Pembelajaran di Sekolah Dasar sudah menggunakan Kurikulum 2013
sesuai dengan anjuran pemerintah. Materi pembelajarannya bersifat terpadu dan
dikategorikan berdasarkan tema pada buku. Salah satunya yaitu pembelajaran IPS.
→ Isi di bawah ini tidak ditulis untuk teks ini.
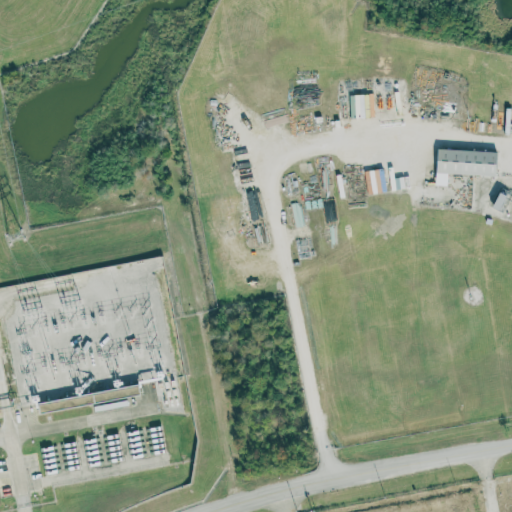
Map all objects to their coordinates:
building: (360, 105)
building: (361, 105)
building: (462, 163)
building: (462, 163)
road: (418, 174)
road: (277, 204)
power tower: (14, 237)
road: (129, 265)
power substation: (86, 336)
road: (357, 473)
road: (485, 481)
road: (284, 501)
Saat ini tidak ada lagi buku tebal berisi materi seperti sejarah, geografi dan
ekonomi. Materi pembelajaran IPS terintegrasikan dalam beberapa tema selama
satu semester. Isi muatan materi pembelajaran pada kurikulum 2013 sangat
berbeda dengan kurikulum 2006. Pada kurikulum 2013, pembelajaran IPS sudah
berbasis student center bukan lagi teacher center. Kegiatan belajar di kelas
menuntut siswa untuk aktif dalam kegiatan pembelajaran. Guru tidak lagi
memberikan materi sepenuhnya pada siswa, melainkan siswa sendiri yang harus
mencari, menemukan, menyimpulkan dan membangun pengetahuan secara
mandiri.
Guru menggunakan model pembelajaran kooperatif dalam kegiatan belajar
mengajar. Tujuannya agar kegiatan pembelajaran terarah dan sistematis. Metode
yang digunakan guru yaitu dengan berdiskusi kelompok, ceramah, tanya jawab
dan pembelajaran kontekstual.
Media pembelajaran yang digunakan guru disesuaikan dengan materi
pembelajaran, biasanya guru menggunakan globe, peta, atlas, print gambar dan
lain-lain. Untuk sumber pembelajaran guru tidak hanya bersumber pada buku
siswa dan buku guru saja, tetapi juga memanfaatkan beberapa sumber
pembelajaran yang lainnya seperti buku LKS, buku terbitan Yudhistira,
lingkungan sekitar dan lain-lain. Evaluasi yang digunakan guru dalam
pembelajaran IPS yaitu melalui ulangan harian dengan cara mencongak dan
pertanyaan dengan bola berputar, misalnya ketika lagu berhenti maka akan diberi
pertanyaan untuk siswa yang mendapatkan bola. Evaluasi tidak hanya pada
pengetahuannya saja, akan tetapi keseharian siswa juga dinilai. Keseharian ini
terkait dengan sikap dan ketampilan siswa dalam pembelajaran.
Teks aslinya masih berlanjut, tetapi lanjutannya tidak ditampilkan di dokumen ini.